For countries in the sphere of Globalization 2.0, elites seem to recognize that their responsibility is first and foremost to improve the livelihoods of their own peoples, and the survival and legitimacy of their power depends on their national interests rather than some self-perceived destiny to run the world.

At the core of Globalization 2.0 is the primacy of culture as the basic unit of human civilization: the belief that each culture or civilization is unique and should be seen as such from the very rock bottom. There is nothing more underneath that could somehow unify them and thereby produce something universal. Cultures are fundamentally incommensurate to each other. And only in recognizing and respecting this incommensurateness can the convergence of interests among them be realized, and perhaps a more peaceful world order along with it. This is Globalization 2.0 - globalization based on plurality.

We are at a moment when global problems demand global solutions. The monumental challenges facing human civilization, climate change and the need to re-balance the global economy among them, seem to indicate a necessary convergence of interests between the West and the rest. Why, then, are such global solutions not forthcoming?

It is because we are also at a moment when Globalization 1.0 is in trouble and Globalization 2.0 insists on remaining quiet and invisible. We are stuck in between. But perhaps 2.0 can no longer be so subdued regardless of its intention. China, the leading nation in Globalization 2.0, is becoming a beacon for many to see. Not that any country can emulate China's path, because it is by Globalization 2.0's definition not emulate-able. What is emulate-able, however, is the very idea that there is no emulate-able universal model and each culture must follow its own path.
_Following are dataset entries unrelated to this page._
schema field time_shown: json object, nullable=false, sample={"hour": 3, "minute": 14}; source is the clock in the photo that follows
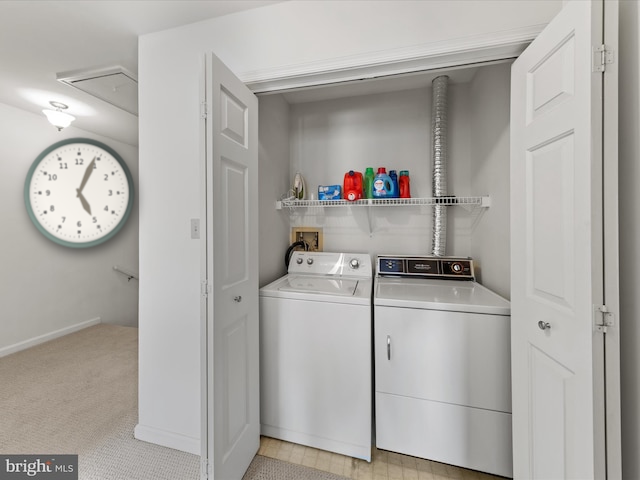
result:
{"hour": 5, "minute": 4}
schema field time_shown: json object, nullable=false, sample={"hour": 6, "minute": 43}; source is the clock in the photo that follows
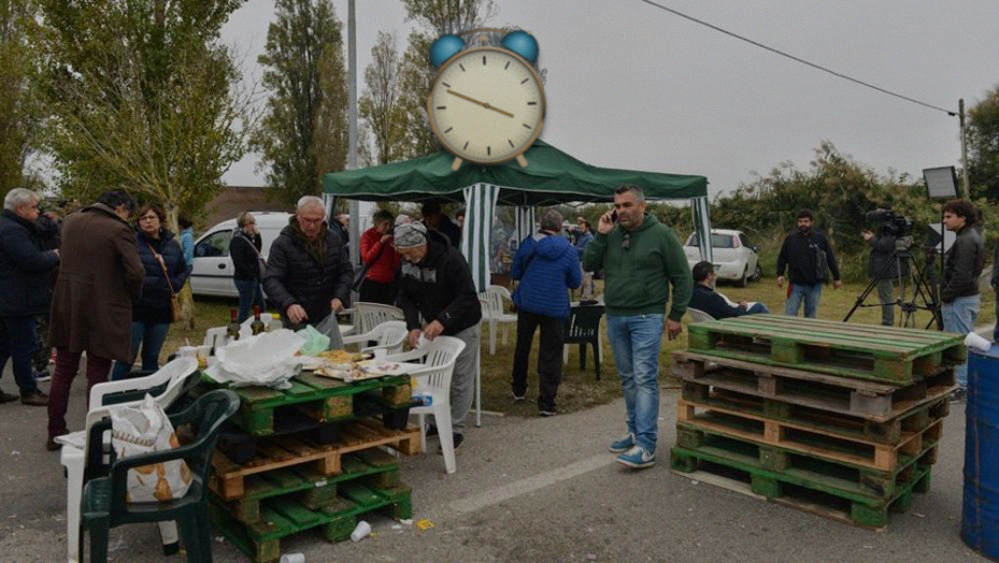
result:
{"hour": 3, "minute": 49}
What political systems are most suitable, what economic models fit their developmental stages, and what fundamental values should constitute their societies are questions with unique answers to different places and peoples. Their choices should be respected. Their voices deserve to be heard, not the least by the very peoples in the sphere of Globalization 1.0 where their political and commercial elites have, in the name of universality, robbed them of their heritages and their futures.

Many voices are calling on China to be a more "responsible" player in the global system. Some have accused China of "free-riding" and not playing a constructive role in helping re-balance a shattered world economic order. The pronounced hesitancy, and even refusal, to be placed into a leadership role by China is either noted with resignation or met with resentment. But this sentiment misses a fundamental question: Is the West truly prepared to accept China as an equal and legitimate player on the world stage? Can the West cooperate with a major civilizational power that stands for fundamentally different and even opposing values and outlooks? Many in the West have hidden behind the self-delusion of Globalization 1.0 that as China develops it will inevitably and eventually adopt Western values that are billed as universal values.
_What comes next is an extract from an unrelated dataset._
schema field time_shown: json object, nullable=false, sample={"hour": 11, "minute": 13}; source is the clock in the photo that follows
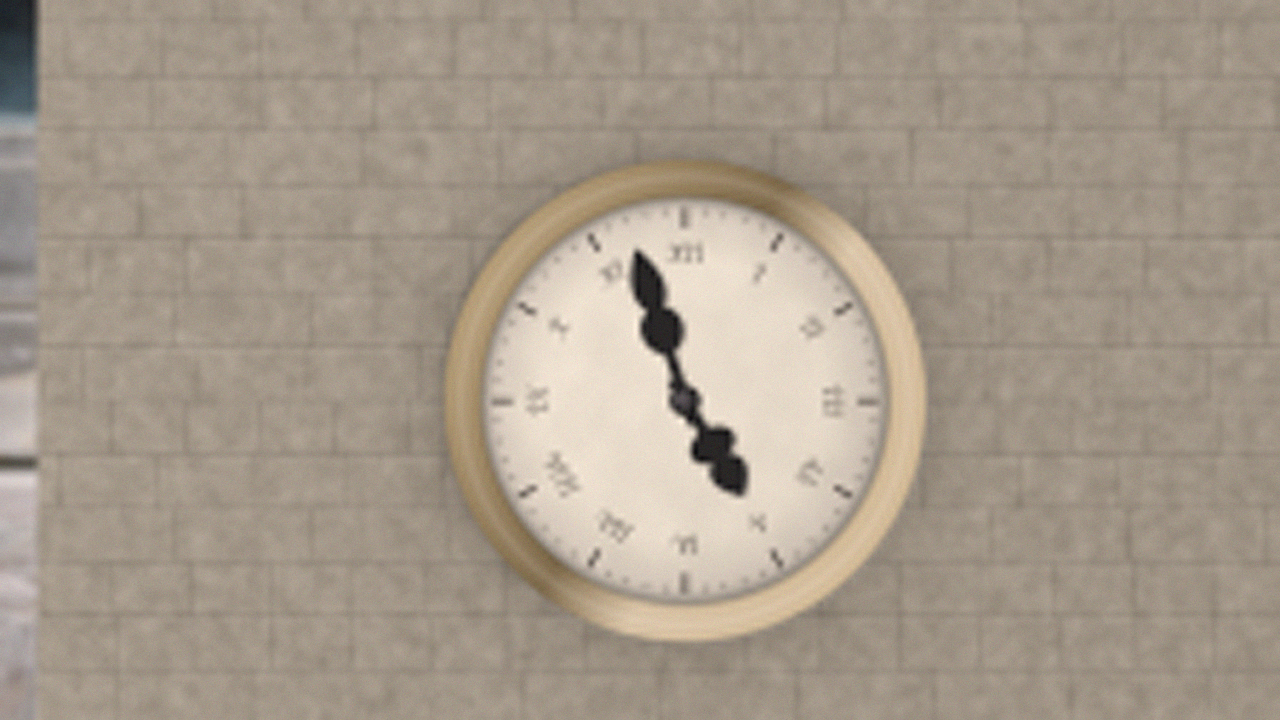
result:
{"hour": 4, "minute": 57}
These people need to face the fact: China, rich or poor, powerful or weak, will NEVER become a liberal electoral democracy with market capitalism and the individual as the core unit of its society. The stumbling block to effective convergence of interests and China taking on the much needed leadership role is not China's unwillingness but the lack of consensus in Western societies on that future. Without such consensus, the rhetoric about responsible behavior and constructive cooperation will remain empty talks.

Can globalization continue? Does the world face a future of cooperation or conflicts? The answer lies in whether the world can smoothly switch the operating system of globalization from 1.0 to 2.0. It is not as easy as going from Windows to Mac. The world watches with anxiety.